Выбранный отрывок:
Из письма того же офицера полгода спустя. Офицер получил назначение на уходящий в море корабль. Как отличается это письмо от предыдущего! "Вот и весна! Так прелестно везде, кроме нашего Кронштадта! И мы бы более чувствовали потерю в тебе, гуляя по военной гавани, - единственно сухому месту, если бы не получили повеления вооружить наш корабль. Кажется, все ожило, и Кронштадт стал суше и солнце яснее. Жаль, что ты не с нами; но даст Бог, скоро свидимся. Мы назначены усилить ваш флот в Средиземном море. Ты знаешь, что наш корабль новый, боевой, капитан - богатырь силою и славный моряк; офицеры - все образованные люди и нет ни одного с какими-нибудь дурными наклонностями. Я приставлен к вооружению корабля - и только не сплю на своем "Рафаиле". Прощай! До встречи! Писать более некогда: иду на корабль".

Постановка задачи:
Кратко перескажите абзац отрывка, который начинается словами «Из письма того же офицера», и сохраните его главные факты. Строки, приведённые дальше, никак не связаны с отрывком.

Выборка строк:
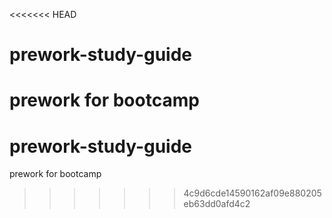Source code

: <<<<<<< HEAD
# prework-study-guide
prework for bootcamp
=======
# prework-study-guide
prework for bootcamp
>>>>>>> 4c9d6cde14590162af09e880205eb63dd0afd4c2
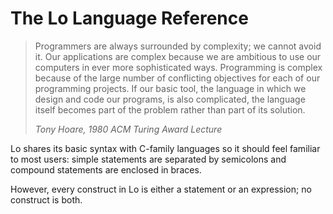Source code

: # The Lo Language Reference

> Programmers are always surrounded by complexity; we cannot avoid it. Our applications are complex because we are ambitious to use our computers in ever more sophisticated ways. Programming is complex because of the large number of conflicting objectives for each of our programming projects. If our basic tool, the language in which we design and code our programs, is also complicated, the language itself becomes part of the problem rather than part of its solution.
> 
> *Tony Hoare, 1980 ACM Turing Award Lecture*

Lo shares its basic syntax with C-family languages so it should feel familiar to most users: simple statements are separated by semicolons and compound statements are enclosed in braces.

However, every construct in Lo is either a statement or an expression; no construct is both.
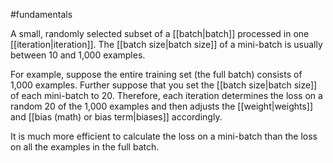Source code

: #fundamentals

A small, randomly selected subset of a [[batch|batch]] processed in one
[[iteration|iteration]].
The [[batch size|batch size]] of a mini-batch is usually
between 10 and 1,000 examples.

For example, suppose the entire training set (the full batch)
consists of 1,000 examples. Further suppose that you set the
[[batch size|batch size]] of each mini-batch to 20. Therefore, each
iteration determines the loss on a random 20 of the 1,000 examples and then
adjusts the [[weight|weights]] and [[bias (math) or bias term|biases]] accordingly.

It is much more efficient to calculate the loss on a mini-batch than the
loss on all the examples in the full batch.

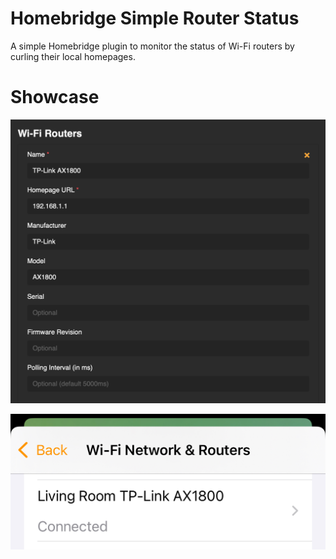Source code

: # Homebridge Simple Router Status

A simple Homebridge plugin to monitor the status of Wi-Fi routers by curling their local homepages.

# Showcase

![Configuration](https://github.com/adrianjagielak/homebridge-simple-router-status/blob/master/assets/configuration.png)

![Home App](https://github.com/adrianjagielak/homebridge-simple-router-status/blob/master/assets/homekit.jpeg)
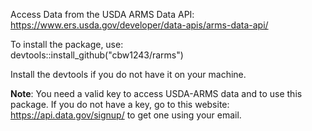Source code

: Access Data from the USDA ARMS Data API: https://www.ers.usda.gov/developer/data-apis/arms-data-api/ 

To install the package, use:   
devtools::install_github("cbw1243/rarms")

Install the devtools if you do not have it on your machine. 

**Note**: You need a valid key to access USDA-ARMS data and to use this package. If you do not have a key, go to this website: https://api.data.gov/signup/ to get one using your email.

Ответ на задание:
Через полгода тот же офицер, получивший назначение на корабль, уходящий в море, пишет совсем иное письмо. Пришла весна, и прекрасно везде, кроме Кронштадта. Скучать по адресату мешает приказ вооружить корабль, и с ним всё ожило. Корабль отправляют усилить флот в Средиземном море. Он новый и боевой, капитан силён и славится как моряк, а все офицеры образованны и не имеют дурных наклонностей. Автор занят вооружением корабля, почти живёт на «Рафаиле» и надеется скоро увидеться с адресатом. Писать больше ему некогда: он идёт на корабль.